Marx generator power supply protection

[MRMILSTAR]

I built a 20-stage Marx generator. The power supply is a flyback transformer driven by a ZVS driver. The ZVS driver is powered by two 12-volt batteries in series for a total of 24 volts. The Marx generator works as expected with 6 inch sparks, or greater if I want to push it. The problem I am having is how to protect the HV power supply, in particular the ZVS driver. The ZVS driver is one of those Chinese $10 units which uses a standard circuit. The problem I have had is that some of the HV discharge kicks back into the flyback secondary. This then appears to induce a voltage into the flyback primary (center-tapped coil with dual 4-turn coils). The induced voltage then kicks back into the MOSFETs of the ZVS driver. Sometimes this voltage exceeds the source-to-drain voltage rating (250 volts) of the MOSFETs and blows them out.

One idea that I had was to connect varistors across the ZVS driver output. One varistor across one 4-turn coil of the flyback primary. Another varistor across the other 4-turn coil of the flyback primary. The 3rd varistor would then connect across the outer turns of the two coils. I know that varistors have a limited lifetime but the Marx generator only fires about every 3 seconds so I think the varistors would last a reasonable amount of time. They are inexpensive and easy to change.
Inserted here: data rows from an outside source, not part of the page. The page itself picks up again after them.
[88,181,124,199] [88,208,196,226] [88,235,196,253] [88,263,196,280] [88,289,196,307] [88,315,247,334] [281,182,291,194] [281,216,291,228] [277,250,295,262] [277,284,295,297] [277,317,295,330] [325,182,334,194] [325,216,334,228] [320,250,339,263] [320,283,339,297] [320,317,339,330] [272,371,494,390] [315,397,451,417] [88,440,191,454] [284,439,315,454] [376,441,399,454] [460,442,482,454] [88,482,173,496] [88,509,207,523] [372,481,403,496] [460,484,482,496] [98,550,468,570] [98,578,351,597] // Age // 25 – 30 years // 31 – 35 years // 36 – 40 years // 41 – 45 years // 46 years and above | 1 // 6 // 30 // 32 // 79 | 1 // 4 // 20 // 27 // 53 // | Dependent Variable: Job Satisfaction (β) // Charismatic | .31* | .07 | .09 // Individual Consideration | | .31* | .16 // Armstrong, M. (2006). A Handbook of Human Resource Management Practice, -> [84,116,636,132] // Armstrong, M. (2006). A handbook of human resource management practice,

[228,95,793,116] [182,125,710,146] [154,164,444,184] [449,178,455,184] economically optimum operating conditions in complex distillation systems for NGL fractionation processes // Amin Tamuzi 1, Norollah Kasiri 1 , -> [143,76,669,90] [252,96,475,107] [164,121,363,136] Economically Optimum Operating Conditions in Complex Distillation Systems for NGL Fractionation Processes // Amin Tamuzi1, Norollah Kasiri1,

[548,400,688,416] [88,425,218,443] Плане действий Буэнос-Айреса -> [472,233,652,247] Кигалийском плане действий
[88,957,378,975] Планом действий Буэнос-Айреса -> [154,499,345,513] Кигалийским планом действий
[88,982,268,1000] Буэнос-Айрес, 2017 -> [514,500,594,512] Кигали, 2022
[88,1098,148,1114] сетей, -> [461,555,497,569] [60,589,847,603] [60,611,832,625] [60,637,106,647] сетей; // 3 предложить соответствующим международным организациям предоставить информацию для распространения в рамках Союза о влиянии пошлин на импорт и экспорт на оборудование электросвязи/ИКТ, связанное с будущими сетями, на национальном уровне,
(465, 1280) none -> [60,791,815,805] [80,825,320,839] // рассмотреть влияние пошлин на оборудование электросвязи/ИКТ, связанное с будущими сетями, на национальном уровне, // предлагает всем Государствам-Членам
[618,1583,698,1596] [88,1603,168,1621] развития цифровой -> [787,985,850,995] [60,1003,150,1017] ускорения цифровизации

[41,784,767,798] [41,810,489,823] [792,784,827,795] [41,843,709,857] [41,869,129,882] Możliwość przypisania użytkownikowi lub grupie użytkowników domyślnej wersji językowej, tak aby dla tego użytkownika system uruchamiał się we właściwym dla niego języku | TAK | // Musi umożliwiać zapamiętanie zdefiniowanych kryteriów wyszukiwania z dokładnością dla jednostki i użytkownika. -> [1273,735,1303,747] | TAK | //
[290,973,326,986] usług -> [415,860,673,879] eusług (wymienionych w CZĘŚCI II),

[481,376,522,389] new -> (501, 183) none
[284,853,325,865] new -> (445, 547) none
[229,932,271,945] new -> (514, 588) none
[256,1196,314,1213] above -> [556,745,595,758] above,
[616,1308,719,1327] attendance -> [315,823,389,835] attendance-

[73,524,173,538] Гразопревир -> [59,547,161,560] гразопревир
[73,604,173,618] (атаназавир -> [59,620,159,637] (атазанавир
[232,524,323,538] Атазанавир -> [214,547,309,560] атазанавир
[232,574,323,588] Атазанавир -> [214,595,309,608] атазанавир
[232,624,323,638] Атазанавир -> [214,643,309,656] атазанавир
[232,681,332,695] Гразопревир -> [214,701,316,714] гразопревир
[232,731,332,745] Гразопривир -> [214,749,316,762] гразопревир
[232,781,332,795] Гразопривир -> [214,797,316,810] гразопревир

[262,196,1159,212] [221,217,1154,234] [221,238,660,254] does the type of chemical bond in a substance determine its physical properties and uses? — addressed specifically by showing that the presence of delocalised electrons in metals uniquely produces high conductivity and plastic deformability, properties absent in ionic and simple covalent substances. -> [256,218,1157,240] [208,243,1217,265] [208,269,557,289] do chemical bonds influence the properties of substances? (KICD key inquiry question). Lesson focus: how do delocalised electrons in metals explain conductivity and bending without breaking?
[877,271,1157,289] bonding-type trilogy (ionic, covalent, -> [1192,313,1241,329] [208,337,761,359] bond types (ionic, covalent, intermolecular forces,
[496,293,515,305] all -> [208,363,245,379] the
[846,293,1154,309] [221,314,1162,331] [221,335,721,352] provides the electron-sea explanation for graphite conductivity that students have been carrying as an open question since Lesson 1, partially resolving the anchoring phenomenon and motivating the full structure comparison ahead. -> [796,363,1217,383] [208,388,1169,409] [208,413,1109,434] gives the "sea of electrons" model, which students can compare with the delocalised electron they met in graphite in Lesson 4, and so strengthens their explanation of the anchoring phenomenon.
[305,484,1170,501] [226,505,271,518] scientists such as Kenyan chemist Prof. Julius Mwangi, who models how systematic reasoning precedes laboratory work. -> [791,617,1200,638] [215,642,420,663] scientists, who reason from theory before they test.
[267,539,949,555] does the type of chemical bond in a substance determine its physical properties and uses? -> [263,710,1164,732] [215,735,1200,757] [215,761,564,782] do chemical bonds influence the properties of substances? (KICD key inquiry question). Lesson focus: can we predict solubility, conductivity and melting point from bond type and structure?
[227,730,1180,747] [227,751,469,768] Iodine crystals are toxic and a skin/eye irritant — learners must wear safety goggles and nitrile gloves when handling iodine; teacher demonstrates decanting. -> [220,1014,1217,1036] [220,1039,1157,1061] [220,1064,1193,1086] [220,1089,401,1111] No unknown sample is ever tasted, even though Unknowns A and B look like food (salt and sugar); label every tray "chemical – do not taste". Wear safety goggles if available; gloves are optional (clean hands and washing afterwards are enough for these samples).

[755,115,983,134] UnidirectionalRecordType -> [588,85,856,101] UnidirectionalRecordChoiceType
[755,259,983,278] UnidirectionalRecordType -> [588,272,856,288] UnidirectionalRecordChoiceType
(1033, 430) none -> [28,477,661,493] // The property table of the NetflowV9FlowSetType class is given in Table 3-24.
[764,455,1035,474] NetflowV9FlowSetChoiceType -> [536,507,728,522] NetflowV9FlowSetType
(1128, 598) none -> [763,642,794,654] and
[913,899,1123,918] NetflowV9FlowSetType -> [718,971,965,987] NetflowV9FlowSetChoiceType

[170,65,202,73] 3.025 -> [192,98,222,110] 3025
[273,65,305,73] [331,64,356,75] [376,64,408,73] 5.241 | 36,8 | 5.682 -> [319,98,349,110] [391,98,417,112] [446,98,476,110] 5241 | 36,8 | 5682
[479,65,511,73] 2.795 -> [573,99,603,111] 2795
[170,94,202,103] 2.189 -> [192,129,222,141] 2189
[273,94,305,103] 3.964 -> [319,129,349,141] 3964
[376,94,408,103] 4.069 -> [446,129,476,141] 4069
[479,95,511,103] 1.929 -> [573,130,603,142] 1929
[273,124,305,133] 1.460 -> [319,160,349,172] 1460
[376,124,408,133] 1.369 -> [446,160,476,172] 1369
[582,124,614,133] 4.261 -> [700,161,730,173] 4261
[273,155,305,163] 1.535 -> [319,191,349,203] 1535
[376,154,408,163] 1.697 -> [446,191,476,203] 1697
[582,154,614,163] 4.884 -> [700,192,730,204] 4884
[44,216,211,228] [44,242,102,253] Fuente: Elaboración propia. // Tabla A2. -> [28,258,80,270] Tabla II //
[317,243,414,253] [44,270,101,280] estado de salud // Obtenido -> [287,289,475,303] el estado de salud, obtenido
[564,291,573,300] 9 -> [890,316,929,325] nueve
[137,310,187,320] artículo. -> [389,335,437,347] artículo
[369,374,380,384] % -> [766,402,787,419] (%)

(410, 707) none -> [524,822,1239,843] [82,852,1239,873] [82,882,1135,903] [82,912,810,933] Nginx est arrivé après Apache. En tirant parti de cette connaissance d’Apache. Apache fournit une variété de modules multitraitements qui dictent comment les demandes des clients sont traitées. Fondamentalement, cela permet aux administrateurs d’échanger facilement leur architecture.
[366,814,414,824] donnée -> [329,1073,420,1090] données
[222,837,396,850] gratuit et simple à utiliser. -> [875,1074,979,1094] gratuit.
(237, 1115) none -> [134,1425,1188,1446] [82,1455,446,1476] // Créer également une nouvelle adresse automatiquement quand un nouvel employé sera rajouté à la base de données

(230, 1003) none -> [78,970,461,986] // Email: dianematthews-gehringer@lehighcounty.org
If this seems like a viable approach, what peak voltage rating for the varistors should I use? If this is not a viable idea, does anyone have any other method for protecting the HV power supply?

[T3sl4co1l]

What transistors does it use?

Tim

[MRMILSTAR]

What transistors does it use?

Tim

IRFP250 MOSFETs

[T3sl4co1l]

I would guess, use a ~140V TVS or ~100V MOV, tied as close as possible (shortest wiring distance) to source-drain, and also a 15V TVS from source to gate.

Tim

[coppercone2]

I have a HV pulse circuit thats setup to be triggered with IR that I bought from some national defense lab or something. It discharges a special tube through a transformer, but I noticed something strange about it, the HV supply was connected to the rest of the circuit by a very large choke, I think like 5Henry. I could not figure out for sure what it was, but it isolated the capacitor from the solid state DC supply. I think it might be protection. The supply is too weak to to require current limiting to the capacitor ESR.

[MRMILSTAR]

Since it is the easiest, my initial attempt at protection will be to add several large ferrite cores which I have to the HV lead coming from the flyback transformer. If that doesn't work I will proceed to the MOVs.

[T3sl4co1l]

Ferrite beads are actually rather worthless here: the impedance per core is maybe a hundred ohms, so even with a hundred of them stacked (or tens of turns, but that has the problem of capacitance between turns), a high voltage pulse of, say, 10kV or more, still draws amperes.

And that's if it's a linear system, which it isn't: a ferrite might handle, say, 100µVs of flux, or with tens of turns, thousands of µVs; but at 10kV, that's saturated in a mere 100ns.  You can take some of the edge off, but you can't absorb it this way.

(Flux is just what its units sound like: the voltage across a component, multiplied by time.  If the voltage is constant, flux goes up linearly with time.  If voltage isn't constant, then more generally, it's the integral over time.  Basically, while voltage is positive, flux is counting up; while voltage is negative, flux is counting down.)
(Saturation means the ferrite momentarily loses its inductive property, so the impedance drops and it looks more like a short circuit, or air-cored coil.  Saturation isn't stateful, as soon as the current goes down the impedance goes back up.)

Tim

[MRMILSTAR]

I wasn't so much trying to absorb the kickback pulse, just slow down its rise time. A slower rise time should induce less kickback voltage in the flyback between the primary and secondary.